__Required tasks__:
A - In the proanthocyanidin passage below, which enzyme converts leucocyanidin into flavan-3-ols in a single step?
B - Please list every fruit tree that the proanthocyanidin passage below names as one in which LAR and ANR have been characterized.
C - Write the next part of the proanthocyanidin passage below, picking up after its final sentence.

__Selected excerpt__:

The biosynthesis of PAs shares common steps with the anthocyanin pathway until the flavan-3,4-diol step (e.g., leucocyanidin in Figure 1). Leucocyanidin is converted into flavan-3-ols catechin and epicatechin through either via a single-step reaction catalyzed by leucoanthocyanidin reductase (LAR) or a two-step reaction catalyzed by leucoanthocyanidin dioxygenase (LDOX) and anthocyanidin reductase (ANR), respectively. However, little is known about the polymerization of flavan-3-ol monomers. To date, PA-specific pathway genes, LAR and ANR, have been characterized in a variety of fruit trees, such as grapevine (Bogs et al., 2005), persimmon (Ikegami et al., 2005, 2007; Akagi et al., 2009a,b), apple (Han et al., 2012; Henry-Kirk et al., 2012; Liao et al., 2015), strawberry (Schaart et al., 2013; Fischer et al., 2014), and peach (Ravaglia et al., 2013).
FIGURE 1. Schematic diagram of the flavonoid biosynthetic pathway in peach. PAL, phenylalanine ammonia-lyase; C4H, cinnamate 4-hydroxylase; 4CL, 4-coumarate:CoA ligase; CHS, chalcone synthase; CHI, chalcone isomerase; F3H, flavanone 3-hydroxylase; F3′H, flavonoid 3′-hydroxylase; DFR, dihydroflavonol reductase; LODX, leucoanthocyanidin dioxygenase; UFGT, UDP glucose, flavonoid 3-O-glucosyltransferase.
Proanthocyanidin accumulation is regulated at the transcriptional level by MYB transcription factors (TFs). To date, PA-related MYB activators have been identified in various plant species, such as AtMYB123 (AtTT2) and AtMYB5 in Arabidopsis (Nesi et al., 2001; Li et al., 2009), VvMYBPA1, VvMYBPA2, VvMYB5a, and VvMYB5b in grapevine (Deluc et al., 2006, 2008; Bogs et al., 2007; Terrier et al., 2009), MtPAR, MtMYB5, and MtMYB14 in Medicago (Verdier et al., 2012; Liu et al., 2014), LjTT2s in lotus (Yoshida et al., 2008), DkMYB2 and DkMYB4 in persimmon (Akagi et al., 2009b, 2010), PtMYB134 in poplar (Mellway et al., 2009), TaMYB14 from Trifolium arvense (Hancock et al., 2012), FtMYB1/FtMYB2 in tartary buckwheat (Bai et al., 2014), PpMYBPA1 in nectarine (Ravaglia et al., 2013) and MdMYB9/MdMYB11 in apple (Gesell et al., 2014; An et al., 2015). These PA-related MYB activators are divided into three phylogenetic groups (Akagi et al., 2010; Hancock et al., 2012).

__Entries supplied__:
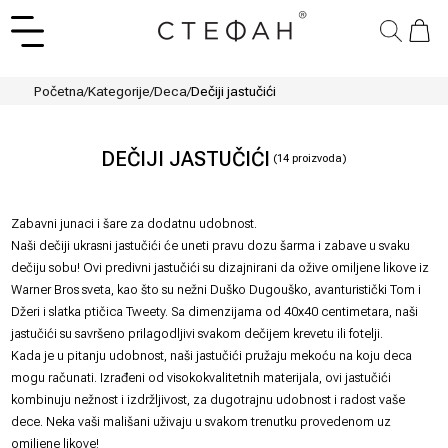
Početna
/
Kategorije
/
Deca
/
Dečiji jastučići
DEČIJI JASTUČIĆI
(
14
proizvoda)
Zabavni junaci i šare za dodatnu udobnost.
Naši dečiji ukrasni jastučići će uneti pravu dozu šarma i zabave u svaku
dečiju sobu! Ovi predivni jastučići su dizajnirani da ožive omiljene likove iz
Warner Bros sveta, kao što su nežni Duško Dugouško, avanturistički Tom i
Džeri i slatka ptičica Tweety. Sa dimenzijama od 40x40 centimetara, naši
jastučići su savršeno prilagodljivi svakom dečijem krevetu ili fotelji.
Kada je u pitanju udobnost, naši jastučići pružaju mekoću na koju deca
mogu računati. Izrađeni od visokokvalitetnih materijala, ovi jastučići
kombinuju nežnost i izdržljivost, za dugotrajnu udobnost i radost vaše
dece. Neka vaši mališani uživaju u svakom trenutku provedenom uz
omiljene likove!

__Solved tasks__:
A - Leucoanthocyanidin reductase (LAR).

B - Grapevine, persimmon, apple, strawberry, and peach.

C -
Proanthocyanidin biosynthesis is affected by internal developmental cues such as phytohormones and external environmental stresses such as wounding (Zoratti et al., 2014; Liu et al., 2015). In fruit trees, the effects of developmental and environmental cues on PA synthesis have been investigated in persimmon as its fruit accumulates abundant PAs. DkbZIP5 can activate the PA-related MYB activator DkMYB4 via an ABA signal, resulting in the accumulation of PAs (Akagi et al., 2012). Whereas, ethylene responsive factors (ERFs) induce a decrease of PAs via the ethylene pathway (Min et al., 2012). Wounding induces PA synthesis through activating PA-related MYB regulator DkMYB2 (Akagi et al., 2010). More recently, jasmonate has been shown to activate PA synthesis in apple (An et al., 2015).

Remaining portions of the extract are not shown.